Job 1: Copy out the records word for word, from their first line through the line containing "locality: Glacier Creek, Mt. Hayes Area.", including that line.

Text block:
“There’s always gonna be boys that will hurt ya,” Jordan’s dad opens Femme with this foreboding statement, igniting immediately a sense of imminent danger. Crime thrillers conventionally have been dominated by cisgender, heterosexual masculine narratives, but Femme writers and directors Ng Choon Ping and Sam H. Freeman centralise the queer, femme experience against a backdrop of criminality and homophobic belligerence. First premiered at the British Independent Film Awards (BIFA) where it received Best British Short, the film was also nominated for Best Short Film at the London Film Festival and the Grand Jury Award for Narrative Short at the SXSW Film Festival.
Femme is a crime thriller that details the unique yet precarious position of a queer, femme man living in a heteronormative and at times misogynistic world. Originally used in lesbian subcultures, where the terms ‘femme’ and ‘butch’ are used to acknowledge feminine and masculine identities, femme has become popularised for usage among gay and trans as well as non-binary people. Paapa Essiedu, known for his roles in I May Destroy You and a stunning turn as Hamlet at the Royal Shakespeare Company, stars as the protagonist Jordan, who wears his femme label proudly. He is tempted by Wes, a drug dealer he meets outside a queer nightclub after experiencing heartbreak, and invites Jordan to go with him for some innocuous “style tips.” Played by Harris Dickinson, Wes is masculine, straightforward yet alluring to Jordan, whose own vulnerability and feminine demeanour suggest the two match like a moth to a flame.

Supplied entries:
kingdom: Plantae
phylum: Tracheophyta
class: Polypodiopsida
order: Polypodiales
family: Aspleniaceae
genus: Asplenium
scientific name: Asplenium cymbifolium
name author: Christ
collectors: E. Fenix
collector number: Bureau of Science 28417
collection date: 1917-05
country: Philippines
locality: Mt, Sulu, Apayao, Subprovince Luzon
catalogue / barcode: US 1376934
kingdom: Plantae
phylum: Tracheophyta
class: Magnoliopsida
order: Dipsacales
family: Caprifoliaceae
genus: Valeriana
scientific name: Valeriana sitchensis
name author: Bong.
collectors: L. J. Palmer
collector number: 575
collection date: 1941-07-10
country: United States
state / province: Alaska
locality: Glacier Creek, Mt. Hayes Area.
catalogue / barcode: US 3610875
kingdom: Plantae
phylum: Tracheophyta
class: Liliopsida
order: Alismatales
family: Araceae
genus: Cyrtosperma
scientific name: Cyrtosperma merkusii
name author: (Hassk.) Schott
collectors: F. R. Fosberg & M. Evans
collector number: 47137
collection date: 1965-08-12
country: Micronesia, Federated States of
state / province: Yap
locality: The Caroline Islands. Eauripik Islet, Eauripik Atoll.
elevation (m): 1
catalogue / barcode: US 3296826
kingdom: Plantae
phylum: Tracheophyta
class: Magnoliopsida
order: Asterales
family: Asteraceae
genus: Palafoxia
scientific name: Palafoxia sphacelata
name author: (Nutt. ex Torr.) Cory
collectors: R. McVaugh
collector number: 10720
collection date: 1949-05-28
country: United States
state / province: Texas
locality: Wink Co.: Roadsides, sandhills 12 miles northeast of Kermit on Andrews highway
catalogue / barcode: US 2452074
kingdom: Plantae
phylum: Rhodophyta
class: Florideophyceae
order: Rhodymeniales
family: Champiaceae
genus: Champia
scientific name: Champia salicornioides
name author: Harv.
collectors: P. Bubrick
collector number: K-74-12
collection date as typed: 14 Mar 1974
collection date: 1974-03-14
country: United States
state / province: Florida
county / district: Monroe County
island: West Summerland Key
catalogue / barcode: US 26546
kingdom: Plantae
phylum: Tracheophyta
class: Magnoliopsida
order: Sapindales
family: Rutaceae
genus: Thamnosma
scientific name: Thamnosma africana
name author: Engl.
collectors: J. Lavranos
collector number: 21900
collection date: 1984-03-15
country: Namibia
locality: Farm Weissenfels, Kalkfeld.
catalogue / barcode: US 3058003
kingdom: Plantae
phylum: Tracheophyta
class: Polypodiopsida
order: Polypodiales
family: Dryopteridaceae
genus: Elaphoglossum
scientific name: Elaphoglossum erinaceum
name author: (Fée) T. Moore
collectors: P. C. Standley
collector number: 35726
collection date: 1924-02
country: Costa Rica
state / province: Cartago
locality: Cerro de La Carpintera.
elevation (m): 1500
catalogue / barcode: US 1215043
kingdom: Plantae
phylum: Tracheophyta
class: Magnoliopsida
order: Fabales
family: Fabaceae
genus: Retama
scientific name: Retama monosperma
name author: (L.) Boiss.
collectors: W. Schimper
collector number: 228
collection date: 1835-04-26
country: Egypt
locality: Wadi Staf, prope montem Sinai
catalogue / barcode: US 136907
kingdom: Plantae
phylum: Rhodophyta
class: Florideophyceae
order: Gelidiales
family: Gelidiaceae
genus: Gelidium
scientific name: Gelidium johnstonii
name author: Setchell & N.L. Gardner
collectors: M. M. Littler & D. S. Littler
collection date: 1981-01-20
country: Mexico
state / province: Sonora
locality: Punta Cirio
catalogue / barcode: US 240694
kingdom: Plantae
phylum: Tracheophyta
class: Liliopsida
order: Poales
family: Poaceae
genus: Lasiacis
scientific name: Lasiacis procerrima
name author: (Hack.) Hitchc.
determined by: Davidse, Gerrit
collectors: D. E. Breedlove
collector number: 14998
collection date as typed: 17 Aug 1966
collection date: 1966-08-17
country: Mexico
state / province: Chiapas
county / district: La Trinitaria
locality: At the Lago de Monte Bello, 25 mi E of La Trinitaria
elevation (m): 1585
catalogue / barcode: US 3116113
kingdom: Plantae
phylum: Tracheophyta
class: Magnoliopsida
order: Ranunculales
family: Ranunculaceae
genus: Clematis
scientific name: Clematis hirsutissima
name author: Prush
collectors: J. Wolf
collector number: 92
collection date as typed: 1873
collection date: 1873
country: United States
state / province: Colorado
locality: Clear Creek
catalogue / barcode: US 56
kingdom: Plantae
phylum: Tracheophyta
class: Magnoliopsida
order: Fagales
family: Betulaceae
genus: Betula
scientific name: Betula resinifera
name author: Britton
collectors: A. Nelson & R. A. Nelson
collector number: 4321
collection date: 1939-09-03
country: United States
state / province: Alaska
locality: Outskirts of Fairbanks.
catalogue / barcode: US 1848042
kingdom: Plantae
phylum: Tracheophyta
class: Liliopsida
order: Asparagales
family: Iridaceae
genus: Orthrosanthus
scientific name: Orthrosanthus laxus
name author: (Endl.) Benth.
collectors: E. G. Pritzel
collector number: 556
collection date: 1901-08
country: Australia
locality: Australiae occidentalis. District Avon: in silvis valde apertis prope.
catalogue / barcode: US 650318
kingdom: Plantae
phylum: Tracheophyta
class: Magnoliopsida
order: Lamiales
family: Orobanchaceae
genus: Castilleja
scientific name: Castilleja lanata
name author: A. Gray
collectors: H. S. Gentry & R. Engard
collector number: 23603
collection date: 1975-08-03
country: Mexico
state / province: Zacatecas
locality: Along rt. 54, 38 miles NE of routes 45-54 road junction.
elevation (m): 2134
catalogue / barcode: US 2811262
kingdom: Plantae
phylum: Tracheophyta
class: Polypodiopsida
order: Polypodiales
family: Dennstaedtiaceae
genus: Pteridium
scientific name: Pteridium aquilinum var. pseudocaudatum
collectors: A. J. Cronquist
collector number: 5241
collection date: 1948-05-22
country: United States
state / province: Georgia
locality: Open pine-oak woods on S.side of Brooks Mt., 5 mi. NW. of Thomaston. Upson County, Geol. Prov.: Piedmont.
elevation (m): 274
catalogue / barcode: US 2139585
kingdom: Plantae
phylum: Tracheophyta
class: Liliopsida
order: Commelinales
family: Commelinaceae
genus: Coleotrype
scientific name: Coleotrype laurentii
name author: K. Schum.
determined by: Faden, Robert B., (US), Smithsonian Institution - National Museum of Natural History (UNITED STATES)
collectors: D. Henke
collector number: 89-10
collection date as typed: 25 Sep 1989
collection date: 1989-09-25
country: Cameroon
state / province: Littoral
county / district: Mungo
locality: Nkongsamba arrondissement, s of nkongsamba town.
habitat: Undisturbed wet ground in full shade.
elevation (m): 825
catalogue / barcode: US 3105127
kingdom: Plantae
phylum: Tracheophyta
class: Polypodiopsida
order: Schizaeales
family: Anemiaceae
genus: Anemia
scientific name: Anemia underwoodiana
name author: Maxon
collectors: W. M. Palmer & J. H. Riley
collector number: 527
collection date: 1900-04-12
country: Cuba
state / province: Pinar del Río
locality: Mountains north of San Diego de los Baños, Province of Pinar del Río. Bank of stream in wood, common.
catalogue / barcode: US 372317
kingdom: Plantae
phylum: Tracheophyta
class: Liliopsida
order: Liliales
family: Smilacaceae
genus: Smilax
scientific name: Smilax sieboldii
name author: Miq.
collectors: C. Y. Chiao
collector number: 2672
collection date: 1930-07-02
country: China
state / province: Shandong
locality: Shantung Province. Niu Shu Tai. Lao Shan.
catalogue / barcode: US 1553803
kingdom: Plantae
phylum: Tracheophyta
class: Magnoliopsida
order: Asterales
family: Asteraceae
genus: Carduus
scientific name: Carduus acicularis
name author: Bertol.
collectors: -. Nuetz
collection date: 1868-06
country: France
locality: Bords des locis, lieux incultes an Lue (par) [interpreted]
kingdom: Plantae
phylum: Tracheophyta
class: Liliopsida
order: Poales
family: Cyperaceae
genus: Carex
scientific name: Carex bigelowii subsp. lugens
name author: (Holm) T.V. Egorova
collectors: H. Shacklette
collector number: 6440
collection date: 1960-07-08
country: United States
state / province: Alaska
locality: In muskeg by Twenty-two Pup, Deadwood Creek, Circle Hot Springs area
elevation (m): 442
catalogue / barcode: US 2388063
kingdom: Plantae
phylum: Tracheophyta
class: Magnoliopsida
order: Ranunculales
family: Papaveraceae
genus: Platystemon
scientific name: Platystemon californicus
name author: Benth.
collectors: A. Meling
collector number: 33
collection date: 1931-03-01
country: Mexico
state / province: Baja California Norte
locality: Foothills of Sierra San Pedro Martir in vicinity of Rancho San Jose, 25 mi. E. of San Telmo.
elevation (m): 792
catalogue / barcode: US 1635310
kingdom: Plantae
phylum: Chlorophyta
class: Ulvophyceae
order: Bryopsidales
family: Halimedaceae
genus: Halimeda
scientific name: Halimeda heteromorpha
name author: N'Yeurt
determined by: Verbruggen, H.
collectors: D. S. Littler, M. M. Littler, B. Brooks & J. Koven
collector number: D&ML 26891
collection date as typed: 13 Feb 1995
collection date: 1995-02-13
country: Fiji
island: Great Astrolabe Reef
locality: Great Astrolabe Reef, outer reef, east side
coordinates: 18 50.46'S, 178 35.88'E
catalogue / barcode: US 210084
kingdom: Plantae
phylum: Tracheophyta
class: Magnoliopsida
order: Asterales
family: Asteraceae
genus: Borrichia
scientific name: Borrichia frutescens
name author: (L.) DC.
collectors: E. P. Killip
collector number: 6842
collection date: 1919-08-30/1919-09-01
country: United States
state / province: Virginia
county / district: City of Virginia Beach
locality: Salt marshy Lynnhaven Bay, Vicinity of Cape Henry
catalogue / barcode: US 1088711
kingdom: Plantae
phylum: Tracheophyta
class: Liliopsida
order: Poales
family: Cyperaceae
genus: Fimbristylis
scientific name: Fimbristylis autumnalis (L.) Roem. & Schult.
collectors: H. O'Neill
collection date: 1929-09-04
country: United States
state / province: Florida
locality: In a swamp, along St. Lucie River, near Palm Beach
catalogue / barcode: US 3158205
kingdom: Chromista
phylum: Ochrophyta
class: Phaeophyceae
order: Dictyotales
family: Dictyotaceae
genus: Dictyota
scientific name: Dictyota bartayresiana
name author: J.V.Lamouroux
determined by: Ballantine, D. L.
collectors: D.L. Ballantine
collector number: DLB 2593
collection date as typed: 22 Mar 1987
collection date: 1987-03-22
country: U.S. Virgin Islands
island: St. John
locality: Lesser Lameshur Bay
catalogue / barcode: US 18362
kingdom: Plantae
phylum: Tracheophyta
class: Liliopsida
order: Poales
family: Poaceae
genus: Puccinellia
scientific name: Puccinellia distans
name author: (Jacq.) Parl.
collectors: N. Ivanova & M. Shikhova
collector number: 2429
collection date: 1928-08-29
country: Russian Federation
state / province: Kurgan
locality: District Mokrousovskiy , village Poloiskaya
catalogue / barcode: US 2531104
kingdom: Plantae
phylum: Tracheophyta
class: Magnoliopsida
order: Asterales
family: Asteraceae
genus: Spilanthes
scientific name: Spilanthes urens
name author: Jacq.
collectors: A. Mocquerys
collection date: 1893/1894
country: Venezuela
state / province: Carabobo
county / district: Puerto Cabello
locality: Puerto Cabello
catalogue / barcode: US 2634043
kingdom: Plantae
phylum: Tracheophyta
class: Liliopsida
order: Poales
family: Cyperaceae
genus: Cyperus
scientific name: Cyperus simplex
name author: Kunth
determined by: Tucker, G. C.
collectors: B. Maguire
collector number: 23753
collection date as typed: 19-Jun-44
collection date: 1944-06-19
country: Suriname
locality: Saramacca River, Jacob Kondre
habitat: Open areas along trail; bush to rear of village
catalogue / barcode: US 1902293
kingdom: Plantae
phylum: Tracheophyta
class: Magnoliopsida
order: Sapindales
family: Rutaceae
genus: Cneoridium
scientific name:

Job 2: According to the review of the film Femme, what award did the film receive at the British Independent Film Awards?

Written answer 1:
kingdom: Plantae
phylum: Tracheophyta
class: Polypodiopsida
order: Polypodiales
family: Aspleniaceae
genus: Asplenium
scientific name: Asplenium cymbifolium
name author: Christ
collectors: E. Fenix
collector number: Bureau of Science 28417
collection date: 1917-05
country: Philippines
locality: Mt, Sulu, Apayao, Subprovince Luzon
catalogue / barcode: US 1376934
kingdom: Plantae
phylum: Tracheophyta
class: Magnoliopsida
order: Dipsacales
family: Caprifoliaceae
genus: Valeriana
scientific name: Valeriana sitchensis
name author: Bong.
collectors: L. J. Palmer
collector number: 575
collection date: 1941-07-10
country: United States
state / province: Alaska
locality: Glacier Creek, Mt. Hayes Area.

Written answer 2: Best British Short